Patent Application
20100122955
This invention is directed to a method and system for filtering oil and petroleum products and more particularly for removing particles down to about 0.1 microns.
Methods and systems for filtering oil and petroleum products are known in the art. While these systems work for their intended purpose, these systems are not effective in removing small particles for filtrate recovery. Part of the reason is that the oil does not have an acceptable viscosity to permit the removal of small particles. Thus, a need exists in the art for a method and system that addresses these deficiencies.
An object of the present invention is to provide a filtering system that removes particles down to about 0.1 microns.
Another object of the present invention is to provide a system that utilizes a sintered module.
A still further objective of the present invention is to provide a system that optimizes the viscosity of the filtered material.
These and other objectives will be apparent to one of skill in the art based upon the following disclosure.

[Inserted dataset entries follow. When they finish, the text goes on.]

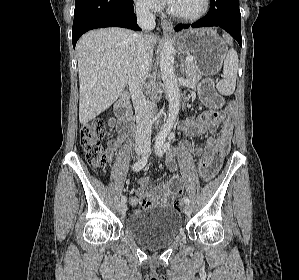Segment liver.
<instances>
[{
    "label": "liver",
    "mask_w": 299,
    "mask_h": 280,
    "mask_svg": "<svg viewBox=\"0 0 299 280\" xmlns=\"http://www.w3.org/2000/svg\"><path fill=\"white\" fill-rule=\"evenodd\" d=\"M138 33L121 28L92 30L76 46L80 82L79 121L87 124L110 107L128 83ZM157 38L151 36L152 48Z\"/></svg>",
    "instance_id": "obj_1"
}]
</instances>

A filtering system having a feed tank and output line where the pressure of fluid is sensed within the line and the flow rate adjusted to maintain a selected pressure. The output line extends from the feed tank to a cell. The cell has a pump, flow meter, heater, and sintered or ceramic module. The module is connected to a filtrate tank via a filtrate line and permits fluid having particles of 0.1 microns to seep through to the filtrate line. Fluid having particles greater than 0.1 microns are released from the cell to a feed stock tank.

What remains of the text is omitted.